There's a running joke that mountain climbers tell each other:
The three best attributes of a mountain climber are... 1) threshold to pain, 2) a bad memory, and 3) I forget the third one.
The medical community has been studying the brains of mountain climbers for several decades. They are curious to see how the lack of oxygen poses long-term affects for many of the fittest men and women in the world.

It doesn't take a rocket scientist to understand this simple fact: the higher you go, the less oxygen there is to go around. Even lugging around oxygen tanks while trying to summit Mount Everest won't reverse the damage caused by oxygen deprivation. Sure, every individual body and chemical make-up is different. Genetics plays a huge role, which is why Nepalese men were bred to be sherpas. They can handle the thinner air better than their Western counterparts.

According to the NY Times article Mountain Climbing is Bad for the Brain:
On scans, the climbers showed a reduction in both white and gray matter in various parts of the brain.
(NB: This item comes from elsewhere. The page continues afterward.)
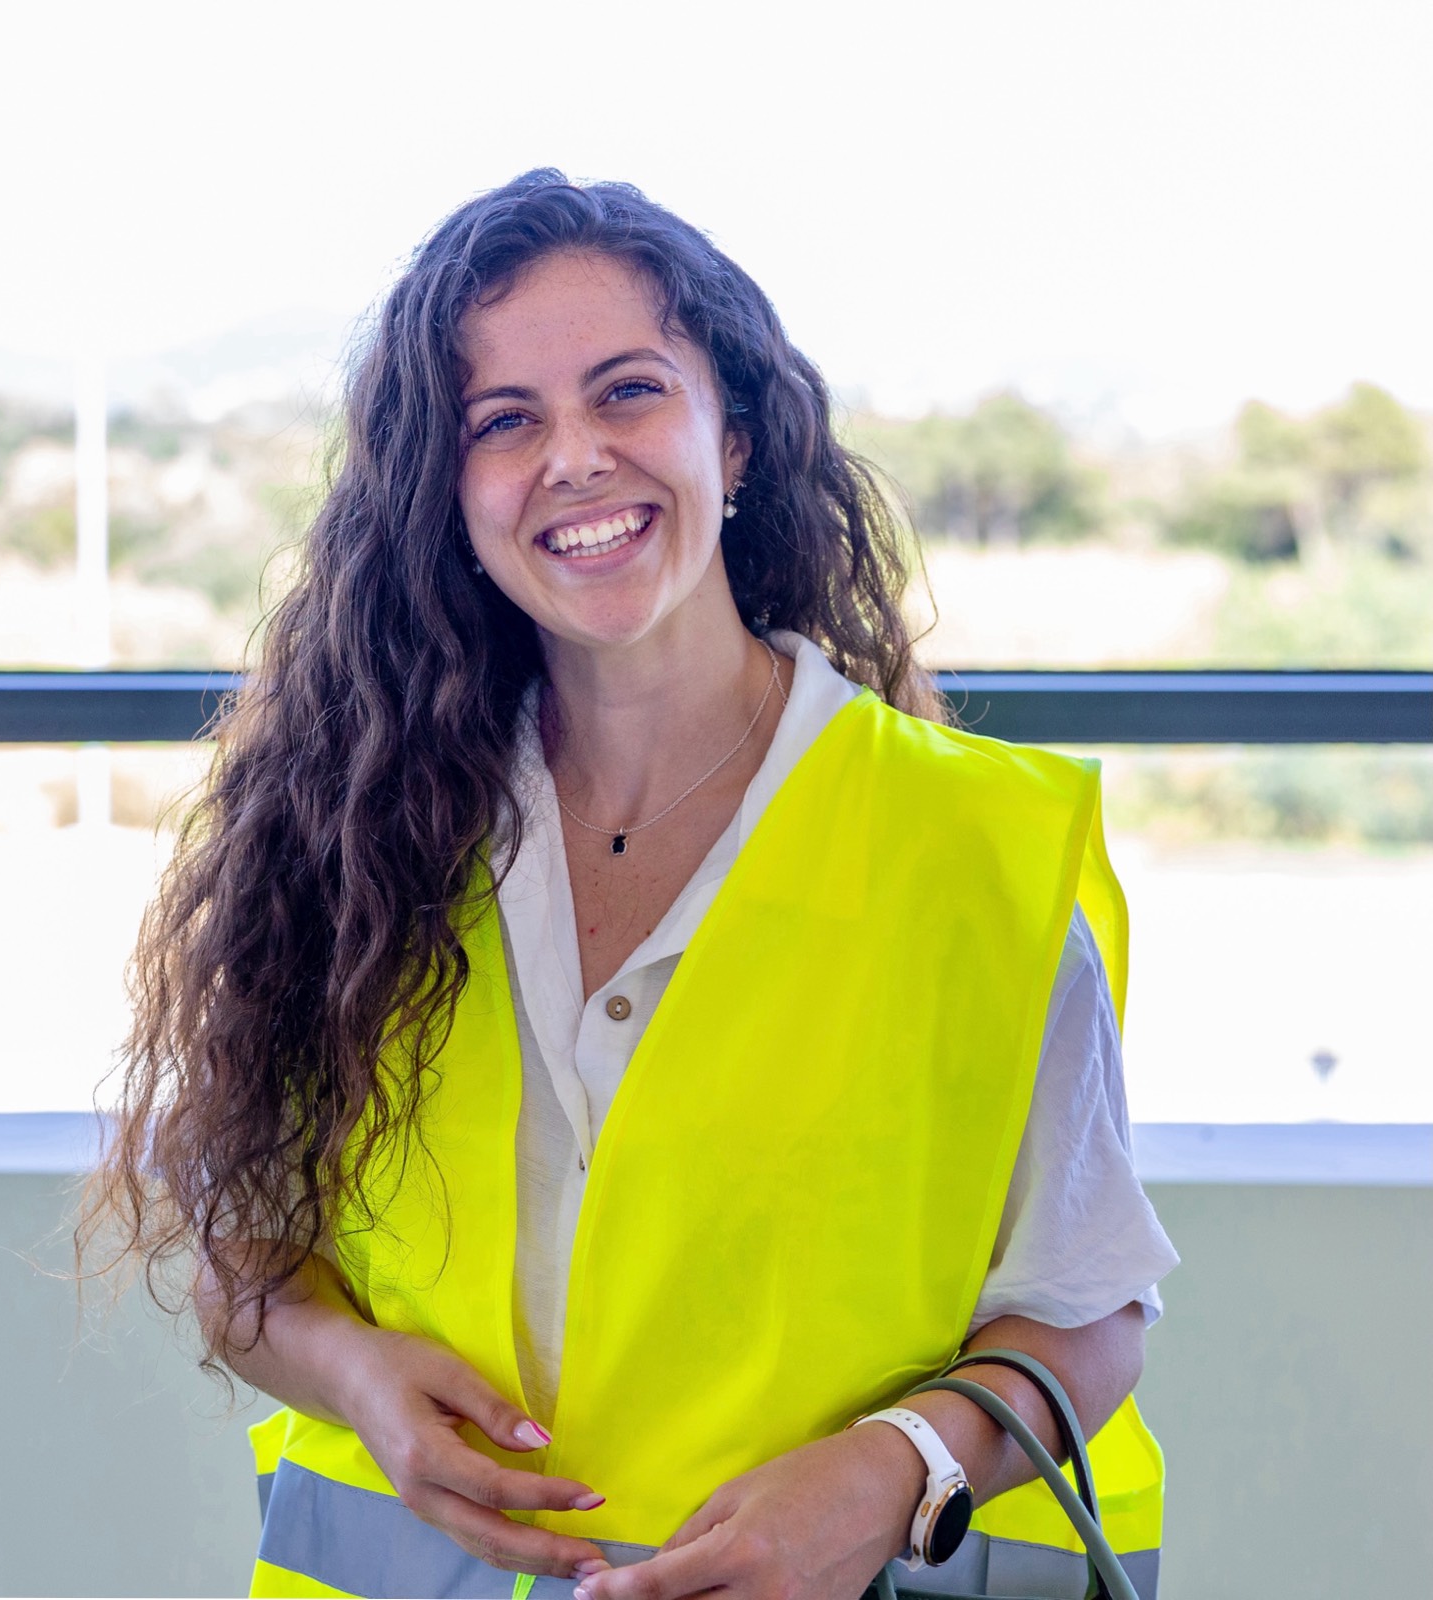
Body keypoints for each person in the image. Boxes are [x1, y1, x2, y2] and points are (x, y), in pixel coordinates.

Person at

Overall, the researchers found that the cognitive abilities that were most likely to be affected were the climbers’ executive function and memory.
Mountain climbing is an extreme sport. People climb mountains because of the risk-reward ratio is magnificent. You risk your life to conquer nature. It's the only thing you can do, physically speaking, to get closer to God by ascending atop the highest peaks in the world. At the same time, mountaineering is a quest-oriented adventure. You test your own personal limitations, not just trying to see how much pain you can endure, but also it's an exhibition to determine how tough you are mentally. That's why people who are crazy enough to climb a dangerous mountain like Everest are very successful in life. When you shrug off the perils of death while unable to feel your frost-bitten digits while barely being able to breathe on the North face, you realize the simplicity of tasks in non-mountain environments.
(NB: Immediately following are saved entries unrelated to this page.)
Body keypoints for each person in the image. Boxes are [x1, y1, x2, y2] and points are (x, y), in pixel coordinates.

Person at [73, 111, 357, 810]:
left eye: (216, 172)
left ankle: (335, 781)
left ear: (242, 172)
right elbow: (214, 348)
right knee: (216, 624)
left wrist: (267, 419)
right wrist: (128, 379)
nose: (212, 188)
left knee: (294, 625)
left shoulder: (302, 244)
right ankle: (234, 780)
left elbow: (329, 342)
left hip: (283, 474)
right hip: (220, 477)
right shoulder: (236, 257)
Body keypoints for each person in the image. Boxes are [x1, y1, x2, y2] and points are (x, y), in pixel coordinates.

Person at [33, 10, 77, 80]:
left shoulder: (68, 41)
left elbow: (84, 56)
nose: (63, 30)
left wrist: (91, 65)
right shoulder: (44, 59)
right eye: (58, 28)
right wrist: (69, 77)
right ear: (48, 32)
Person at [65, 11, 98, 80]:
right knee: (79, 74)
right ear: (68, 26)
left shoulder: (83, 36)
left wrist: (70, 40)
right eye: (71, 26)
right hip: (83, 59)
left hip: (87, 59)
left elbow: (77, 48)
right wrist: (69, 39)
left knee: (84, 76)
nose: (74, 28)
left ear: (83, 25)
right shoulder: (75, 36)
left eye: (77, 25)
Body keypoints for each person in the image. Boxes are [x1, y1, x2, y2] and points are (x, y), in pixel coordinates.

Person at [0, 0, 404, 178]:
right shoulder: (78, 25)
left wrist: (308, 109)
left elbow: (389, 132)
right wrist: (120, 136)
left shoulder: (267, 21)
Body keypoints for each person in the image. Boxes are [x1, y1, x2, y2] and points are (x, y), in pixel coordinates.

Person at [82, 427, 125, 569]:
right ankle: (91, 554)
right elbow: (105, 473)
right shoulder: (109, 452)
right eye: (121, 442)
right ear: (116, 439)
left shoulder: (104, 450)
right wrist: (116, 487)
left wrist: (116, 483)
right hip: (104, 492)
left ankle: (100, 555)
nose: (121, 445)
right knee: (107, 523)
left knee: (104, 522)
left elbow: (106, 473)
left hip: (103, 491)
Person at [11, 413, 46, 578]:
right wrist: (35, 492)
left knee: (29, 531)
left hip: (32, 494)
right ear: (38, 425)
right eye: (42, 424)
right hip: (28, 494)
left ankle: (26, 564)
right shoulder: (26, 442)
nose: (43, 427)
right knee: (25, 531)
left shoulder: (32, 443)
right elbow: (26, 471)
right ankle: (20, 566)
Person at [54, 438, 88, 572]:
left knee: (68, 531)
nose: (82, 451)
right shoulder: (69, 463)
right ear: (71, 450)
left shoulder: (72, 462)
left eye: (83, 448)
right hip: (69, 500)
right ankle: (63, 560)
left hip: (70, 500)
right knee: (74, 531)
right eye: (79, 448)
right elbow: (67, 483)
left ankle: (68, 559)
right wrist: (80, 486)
Ed Viesturs, one of the most renown American mountaineers who climbed Everest seven times, explained: "Everything that seems hard, really isn't hard."
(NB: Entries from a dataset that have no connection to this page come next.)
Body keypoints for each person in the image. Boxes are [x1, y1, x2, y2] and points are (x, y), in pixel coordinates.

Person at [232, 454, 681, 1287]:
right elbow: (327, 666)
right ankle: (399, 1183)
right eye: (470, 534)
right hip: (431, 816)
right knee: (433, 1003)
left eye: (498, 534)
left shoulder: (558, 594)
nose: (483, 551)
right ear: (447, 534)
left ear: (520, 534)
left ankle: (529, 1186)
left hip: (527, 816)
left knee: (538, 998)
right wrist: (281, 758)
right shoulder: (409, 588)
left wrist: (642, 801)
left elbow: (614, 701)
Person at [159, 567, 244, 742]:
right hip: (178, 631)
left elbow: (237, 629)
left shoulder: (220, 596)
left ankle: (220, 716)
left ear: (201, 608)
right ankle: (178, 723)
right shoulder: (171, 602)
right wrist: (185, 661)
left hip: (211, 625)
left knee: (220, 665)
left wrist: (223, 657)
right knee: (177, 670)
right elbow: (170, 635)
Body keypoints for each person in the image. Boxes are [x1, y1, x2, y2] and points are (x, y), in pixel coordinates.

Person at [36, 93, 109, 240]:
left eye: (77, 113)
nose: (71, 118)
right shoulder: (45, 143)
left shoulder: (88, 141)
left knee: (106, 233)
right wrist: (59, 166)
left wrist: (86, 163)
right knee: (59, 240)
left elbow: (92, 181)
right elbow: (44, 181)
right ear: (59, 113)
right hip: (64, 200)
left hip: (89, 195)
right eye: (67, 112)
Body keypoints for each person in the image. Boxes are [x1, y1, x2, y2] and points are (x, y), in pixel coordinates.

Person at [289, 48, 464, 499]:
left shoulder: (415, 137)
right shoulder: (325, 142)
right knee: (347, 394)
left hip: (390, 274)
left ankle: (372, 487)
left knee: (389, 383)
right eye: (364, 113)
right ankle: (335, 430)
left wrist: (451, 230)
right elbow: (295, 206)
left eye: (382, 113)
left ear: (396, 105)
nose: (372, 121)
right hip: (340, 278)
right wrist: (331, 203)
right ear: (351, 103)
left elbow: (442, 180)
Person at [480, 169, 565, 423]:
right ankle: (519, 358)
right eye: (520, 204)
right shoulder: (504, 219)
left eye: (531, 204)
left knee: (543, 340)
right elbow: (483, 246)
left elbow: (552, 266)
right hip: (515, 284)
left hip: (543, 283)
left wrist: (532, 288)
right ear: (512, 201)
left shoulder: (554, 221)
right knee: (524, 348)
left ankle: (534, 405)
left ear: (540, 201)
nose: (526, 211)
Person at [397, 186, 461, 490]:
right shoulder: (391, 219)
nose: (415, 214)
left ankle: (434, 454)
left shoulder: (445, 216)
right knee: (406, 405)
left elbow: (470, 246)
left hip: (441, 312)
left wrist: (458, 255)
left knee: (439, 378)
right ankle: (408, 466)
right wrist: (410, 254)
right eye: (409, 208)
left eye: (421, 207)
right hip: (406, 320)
To put it in more glib terms, mountain climbers are cocky in day-to-day life because they cheated death and acquired a life experience that money can't buy. Sure there are wealthy people who fund exorbitant expedition to Everest, but the bottom line is this... they still have to climb the mountain. And more often than not... the mountain wins.

Weather in the Himalayas is fickle and dangerous. The locals believe the Qomolangma (Tibetan translation: Holy Mother) is alive and will swallow up human sacrifices unless you pay proper homage to the omnipotent power of nature. If you don't die on the way up, you'll probably die on the way down after you expend all your energy to get to the top and you let your guard down by not being extra careful on the descent.

Climbing Mount Everest is a one-in-a-lifetime opportunity. But a few people got hooked on the adrenaline rush. Once you climb the biggest mountain in the world, what do you do next? Without something bigger to defeat, you have no choice but to return to Everest and tackle a second, third, or fourth summit.

That's when climbers gamble with their long-term brain function. The short-term risk is usually not worth the long-term consequences. Sure, you'll put your life on the line for the first shot at achieving greatness. But, what's the real assessment of the risk when climbers make a secondary and tertiary attempt at the summit?

And these brain issues don't just happen to climbers in the Himalayas. It happens in Europe in the Alps and in South American with climbers in the Andes.

Ed Viesturs is a freak of nature. He climbed the world's top peaks without oxygen tanks and he also survived the summit of Everest seven times. Only two other non-sherpas have ever successfully climbed Everest more than Viesturs. Every time he returned from the summit, Viesturs' brain took more and more of a pounding.

Every time someone makes an attempt to climb Everest, you return with slight brain damage. The more often you venture into high altitudes, your memory and cognitive functions suffer dearly.

So when assessing the risk of multiple summits at Everest, the medical evidence supports that continuing to climb high-altitudes has devastating long-term impact. Once or twice is enough, anything more than that is utterly foolish.

Unless you have a death wish, what's the point in conquering a mountain you've already conquered once, or seven times in Ed Viesturs' case?